Let's face it. My mom forced him to send the photos.
"Let them see our photos, send them! Or post on web!"
By web she means Facebook.

And seeing the photos is like... receiving a wake up call.

...My parents are old now. Like, old old.
Funny how every time I think of them, I still picture them in the younger days.
Perhaps deep down I refuse to grow up. I'll always be their little daughter, that hand needs to be held before crossing the road.

My dad used to be very, very fat so we kept urging him to lose some weight.
After a couple years of trying, now that he has lost his tummy and all, I'm starting to worry that is he losing too much weight?
Sometimes pictures show more than what you see in reality.

And my mom. God. Where should I even begin? She used to be so pretty and youthful. But the grey hair and the tired face shown on the photos made my cringe.

I dunno how to describe what I'm feeling right now. This... emotion. Sorrow, perhaps?
And the worst part is, I can do nothing about it. It's beyond my power. Except for appreciating their presence more. And try not to think about it.

That one day I'll have to cross the road without them holding my hands.
The two major pillars of my life. crumbling down.
What's coming for me. And the days after.
I don't think I'll ever be prepared for that. No man is programmed to be prepared for that.

Can we go back to that Saturday afternoon when I was 6?
Where 5 of us including my brothers were watching some western movie in my parents' room.
Dad was sleeping, mom was ironing clothes, we were sititng on the floor...
Just 5 of us, inside a little room.

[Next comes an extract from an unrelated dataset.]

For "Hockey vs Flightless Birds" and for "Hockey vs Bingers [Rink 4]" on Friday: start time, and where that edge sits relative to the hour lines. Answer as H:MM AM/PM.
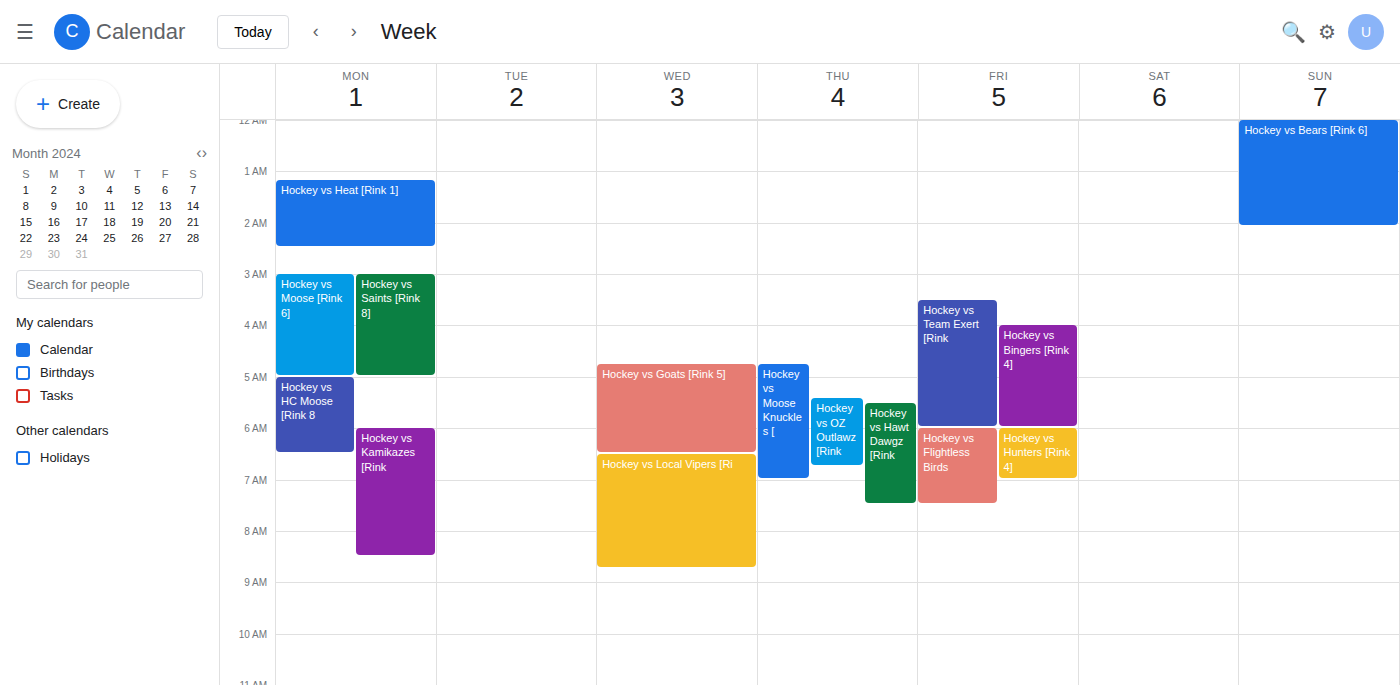
"Hockey vs Flightless Birds": 6:00 AM, exactly on the 6 AM line. "Hockey vs Bingers [Rink 4]": 4:00 AM, exactly on the 4 AM line.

As simple, as blissful as that.
... I'd trade anything in the world for that moment.

x Jess

October 20, 2013

Carpe diem.

IMG_6656


Bought this in Nagoya, Japan 2 years ago (woah, how time flies) on a chilly night.


Burst into Starbucks and had an awkward brief conversation with the barista, well given the fact that all I know how to speak is "マレーシアからです 日本語が話せません" (I come from Malaysia. I don't speak Japanese). Damn the Japanese they speak so fast my brain can't even think of a response to reply. All I could do was nod or respond by giving them an awkward smile. Bet I look like an idiot.


Anyway back to the topic. Funny how I bought a tumbler but I have never used it. Never, for the last 2 years. It's just that every time when I want to use it, all I can think of is breaking it or dropping it etc. I've been this way for all my life. Bought a nice pencil box or eraser (yes I know, it's just a freaking eraser), kept them in my drawer. Bags or clothes that held a special meaning or was given by someone special, locked 'em in the closet. Even food! Bought a cake from Japan and didn't eat it not until the expiry date (I know. Don't judge). Well you see the pattern.


I'm just afraid of losing things that are important to me, you know? Even a tiny dent or scratch flips my switch. I just can't bear it (Jeez I sound like I have some serious issue). My mom saw it through me and she said, "When are you going to use it then? When you're old? When you're dead? ... You can't take it to your grave, you know."


Ok this post is going no where. What I want to say is: live for the moment, or carpe diem. You'll never know when's your last day, so what's worth of not living your life, or not being who you want until the last of your days?


I have no idea what brought up this thought. Maybe because that it's been extremely stressful these few days, making me to think stuff that is always hidden beneath a part of my brain, or maybe because of this article.


Am I making the right choice? Am I doing what I want to do? Will my future self hate me for making this choice? What will she say? Will my parents be proud of me? I've been asking myself lately. And sometimes the future scares me. I know everyone has the same thought and they have also been constantly questioning themselves throughout their entire lives. Maybe it's a part of being an adult, or maybe it's just how society has shaped us.


... Enough of the dark thought! Hakuna matata! Why worry about tomorrow when you know everything will work out just well, and the problems will be solved by the universe? Yup that's kinda my law of attraction.